**Your goal**
Rewrite the stretch of the material from the line containing "O SSMA pode" through the line containing "identidade da coluna." as a JSON list of strings, one string per line, leaving out blank lines. Include only those lines.

**Listed entries**
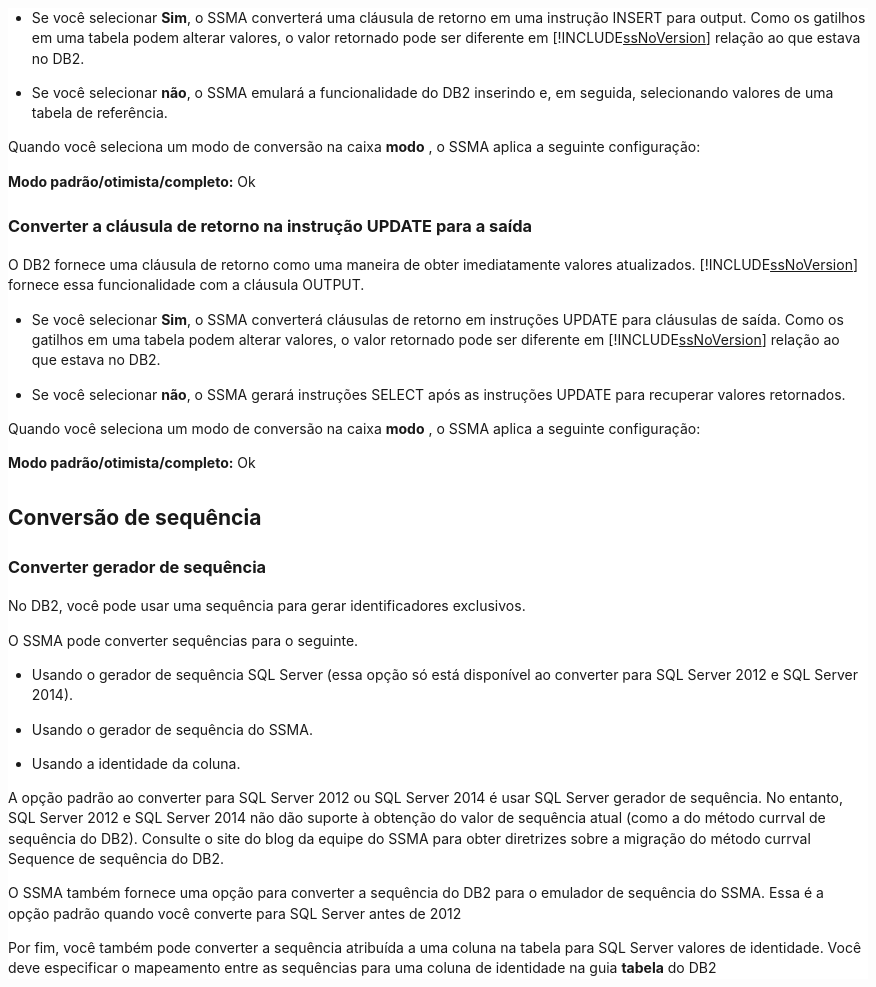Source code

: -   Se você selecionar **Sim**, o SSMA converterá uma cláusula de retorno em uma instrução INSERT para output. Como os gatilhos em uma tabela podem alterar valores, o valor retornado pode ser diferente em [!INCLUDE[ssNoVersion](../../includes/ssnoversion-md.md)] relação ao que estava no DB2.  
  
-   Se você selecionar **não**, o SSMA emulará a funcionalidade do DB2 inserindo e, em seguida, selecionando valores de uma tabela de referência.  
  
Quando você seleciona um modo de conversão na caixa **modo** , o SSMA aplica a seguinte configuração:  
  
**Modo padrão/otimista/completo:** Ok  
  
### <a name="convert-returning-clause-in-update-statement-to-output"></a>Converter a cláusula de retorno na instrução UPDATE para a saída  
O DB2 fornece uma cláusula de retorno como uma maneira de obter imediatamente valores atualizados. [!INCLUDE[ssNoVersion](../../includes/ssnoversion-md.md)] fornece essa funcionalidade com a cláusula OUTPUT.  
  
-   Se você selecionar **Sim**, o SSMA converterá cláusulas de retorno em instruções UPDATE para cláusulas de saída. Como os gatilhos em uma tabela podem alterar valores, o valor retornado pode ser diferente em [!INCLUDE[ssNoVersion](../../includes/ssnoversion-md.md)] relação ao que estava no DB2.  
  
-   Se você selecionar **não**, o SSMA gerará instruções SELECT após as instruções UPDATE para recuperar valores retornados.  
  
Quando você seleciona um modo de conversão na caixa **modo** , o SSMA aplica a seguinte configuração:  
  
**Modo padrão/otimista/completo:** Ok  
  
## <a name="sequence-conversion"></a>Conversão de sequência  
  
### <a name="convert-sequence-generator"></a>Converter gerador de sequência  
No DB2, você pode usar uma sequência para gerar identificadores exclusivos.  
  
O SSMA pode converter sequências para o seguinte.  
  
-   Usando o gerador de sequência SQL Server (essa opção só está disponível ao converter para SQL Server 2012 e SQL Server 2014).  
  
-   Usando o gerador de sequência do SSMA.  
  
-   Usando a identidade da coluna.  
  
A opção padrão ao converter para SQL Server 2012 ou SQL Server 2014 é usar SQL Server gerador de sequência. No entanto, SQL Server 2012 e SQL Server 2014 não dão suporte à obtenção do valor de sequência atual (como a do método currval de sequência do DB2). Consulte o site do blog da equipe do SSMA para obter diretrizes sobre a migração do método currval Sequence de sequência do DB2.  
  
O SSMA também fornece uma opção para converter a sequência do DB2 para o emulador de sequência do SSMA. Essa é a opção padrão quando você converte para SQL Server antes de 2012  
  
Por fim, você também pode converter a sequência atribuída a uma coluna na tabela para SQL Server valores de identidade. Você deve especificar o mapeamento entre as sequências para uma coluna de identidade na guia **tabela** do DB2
---
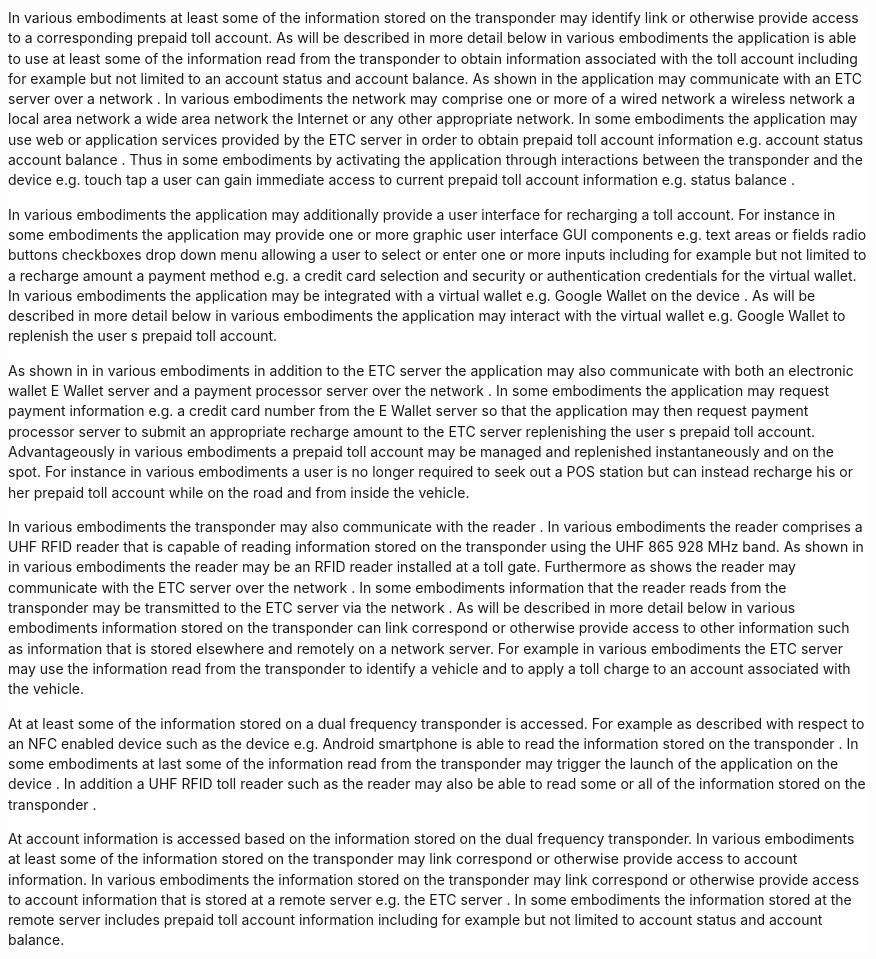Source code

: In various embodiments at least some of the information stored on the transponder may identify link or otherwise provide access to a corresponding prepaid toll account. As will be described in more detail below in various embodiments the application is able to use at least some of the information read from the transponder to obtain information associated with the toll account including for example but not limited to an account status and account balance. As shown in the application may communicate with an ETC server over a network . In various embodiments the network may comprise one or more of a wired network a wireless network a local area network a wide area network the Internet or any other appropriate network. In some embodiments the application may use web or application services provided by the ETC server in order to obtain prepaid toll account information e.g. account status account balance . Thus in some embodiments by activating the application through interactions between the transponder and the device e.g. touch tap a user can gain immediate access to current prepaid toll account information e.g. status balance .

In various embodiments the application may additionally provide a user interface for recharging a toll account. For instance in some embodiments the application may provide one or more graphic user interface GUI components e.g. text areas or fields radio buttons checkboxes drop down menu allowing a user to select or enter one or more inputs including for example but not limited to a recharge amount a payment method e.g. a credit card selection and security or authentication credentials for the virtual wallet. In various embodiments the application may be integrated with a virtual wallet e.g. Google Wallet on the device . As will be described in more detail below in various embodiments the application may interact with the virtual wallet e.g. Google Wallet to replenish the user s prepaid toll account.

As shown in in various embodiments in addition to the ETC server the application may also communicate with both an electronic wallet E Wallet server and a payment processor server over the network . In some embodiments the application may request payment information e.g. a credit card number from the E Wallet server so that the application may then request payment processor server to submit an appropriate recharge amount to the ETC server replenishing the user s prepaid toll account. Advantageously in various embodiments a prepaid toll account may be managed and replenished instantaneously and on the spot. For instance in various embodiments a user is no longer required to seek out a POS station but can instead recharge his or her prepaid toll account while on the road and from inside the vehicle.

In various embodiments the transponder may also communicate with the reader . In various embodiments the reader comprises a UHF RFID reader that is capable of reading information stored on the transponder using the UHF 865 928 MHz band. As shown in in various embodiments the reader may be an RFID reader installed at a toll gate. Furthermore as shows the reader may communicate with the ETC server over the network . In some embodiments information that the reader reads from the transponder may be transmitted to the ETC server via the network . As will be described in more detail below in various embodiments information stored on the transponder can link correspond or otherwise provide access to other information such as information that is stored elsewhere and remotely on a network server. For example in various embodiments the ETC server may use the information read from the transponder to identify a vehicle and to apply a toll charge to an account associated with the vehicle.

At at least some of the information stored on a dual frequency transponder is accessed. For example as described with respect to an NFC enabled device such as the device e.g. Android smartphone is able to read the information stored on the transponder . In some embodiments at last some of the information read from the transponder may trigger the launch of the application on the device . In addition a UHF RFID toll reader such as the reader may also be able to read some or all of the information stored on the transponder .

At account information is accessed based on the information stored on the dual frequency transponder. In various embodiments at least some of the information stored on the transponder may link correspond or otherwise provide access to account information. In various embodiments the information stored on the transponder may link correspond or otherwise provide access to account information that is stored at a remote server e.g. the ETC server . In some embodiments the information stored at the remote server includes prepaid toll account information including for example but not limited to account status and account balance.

**Written response**
[
  "O SSMA pode converter sequências para o seguinte.  ",
  "-   Usando o gerador de sequência SQL Server (essa opção só está disponível ao converter para SQL Server 2012 e SQL Server 2014).  ",
  "-   Usando o gerador de sequência do SSMA.  ",
  "-   Usando a identidade da coluna.  "
]